=== WORK ORDER ===
Copy out all the entries shown below, exactly as they appear.

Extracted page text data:
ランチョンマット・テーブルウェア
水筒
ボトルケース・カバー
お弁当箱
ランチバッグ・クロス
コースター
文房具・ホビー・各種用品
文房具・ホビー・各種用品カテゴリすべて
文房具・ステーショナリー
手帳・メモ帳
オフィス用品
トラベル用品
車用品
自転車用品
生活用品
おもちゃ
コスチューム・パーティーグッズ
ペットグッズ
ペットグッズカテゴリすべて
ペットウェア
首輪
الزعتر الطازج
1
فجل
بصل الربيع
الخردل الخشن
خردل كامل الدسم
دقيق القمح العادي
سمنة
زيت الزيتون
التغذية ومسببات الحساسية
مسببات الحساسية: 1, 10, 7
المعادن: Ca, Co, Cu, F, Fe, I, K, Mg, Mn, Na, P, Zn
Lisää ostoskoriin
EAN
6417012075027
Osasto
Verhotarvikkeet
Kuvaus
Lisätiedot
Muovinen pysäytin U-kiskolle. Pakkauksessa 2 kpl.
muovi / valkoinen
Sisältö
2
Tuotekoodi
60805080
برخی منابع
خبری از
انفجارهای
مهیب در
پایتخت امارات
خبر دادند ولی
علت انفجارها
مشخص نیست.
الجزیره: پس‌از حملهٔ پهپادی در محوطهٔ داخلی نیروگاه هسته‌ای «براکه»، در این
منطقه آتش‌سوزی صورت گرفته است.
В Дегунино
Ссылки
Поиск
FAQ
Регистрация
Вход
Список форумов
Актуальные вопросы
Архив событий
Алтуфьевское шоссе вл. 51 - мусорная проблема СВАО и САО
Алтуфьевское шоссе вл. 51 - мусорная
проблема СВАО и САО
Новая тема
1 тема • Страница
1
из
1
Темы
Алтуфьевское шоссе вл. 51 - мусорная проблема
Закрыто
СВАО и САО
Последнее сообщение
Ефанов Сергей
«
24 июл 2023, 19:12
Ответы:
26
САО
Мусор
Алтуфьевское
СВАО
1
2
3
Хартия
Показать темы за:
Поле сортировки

=== WORKED SOLUTION ===
ランチョンマット・テーブルウェア
水筒
ボトルケース・カバー
お弁当箱
ランチバッグ・クロス
コースター
文房具・ホビー・各種用品
文房具・ホビー・各種用品カテゴリすべて
文房具・ステーショナリー
手帳・メモ帳
オフィス用品
トラベル用品
車用品
自転車用品
生活用品
おもちゃ
コスチューム・パーティーグッズ
ペットグッズ
ペットグッズカテゴリすべて
ペットウェア
首輪
الزعتر الطازج
1
فجل
بصل الربيع
الخردل الخشن
خردل كامل الدسم
دقيق القمح العادي
سمنة
زيت الزيتون
التغذية ومسببات الحساسية
مسببات الحساسية: 1, 10, 7
المعادن: Ca, Co, Cu, F, Fe, I, K, Mg, Mn, Na, P, Zn
Lisää ostoskoriin
EAN
6417012075027
Osasto
Verhotarvikkeet
Kuvaus
Lisätiedot
Muovinen pysäytin U-kiskolle. Pakkauksessa 2 kpl.
muovi / valkoinen
Sisältö
2
Tuotekoodi
60805080
برخی منابع
خبری از
انفجارهای
مهیب در
پایتخت امارات
خبر دادند ولی
علت انفجارها
مشخص نیست.
الجزیره: پس‌از حملهٔ پهپادی در محوطهٔ داخلی نیروگاه هسته‌ای «براکه»، در این
منطقه آتش‌سوزی صورت گرفته است.
В Дегунино
Ссылки
Поиск
FAQ
Регистрация
Вход
Список форумов
Актуальные вопросы
Архив событий
Алтуфьевское шоссе вл. 51 - мусорная проблема СВАО и САО
Алтуфьевское шоссе вл. 51 - мусорная
проблема СВАО и САО
Новая тема
1 тема • Страница
1
из
1
Темы
Алтуфьевское шоссе вл. 51 - мусорная проблема
Закрыто
СВАО и САО
Последнее сообщение
Ефанов Сергей
«
24 июл 2023, 19:12
Ответы:
26
САО
Мусор
Алтуфьевское
СВАО
1
2
3
Хартия
Показать темы за:
Поле сортировки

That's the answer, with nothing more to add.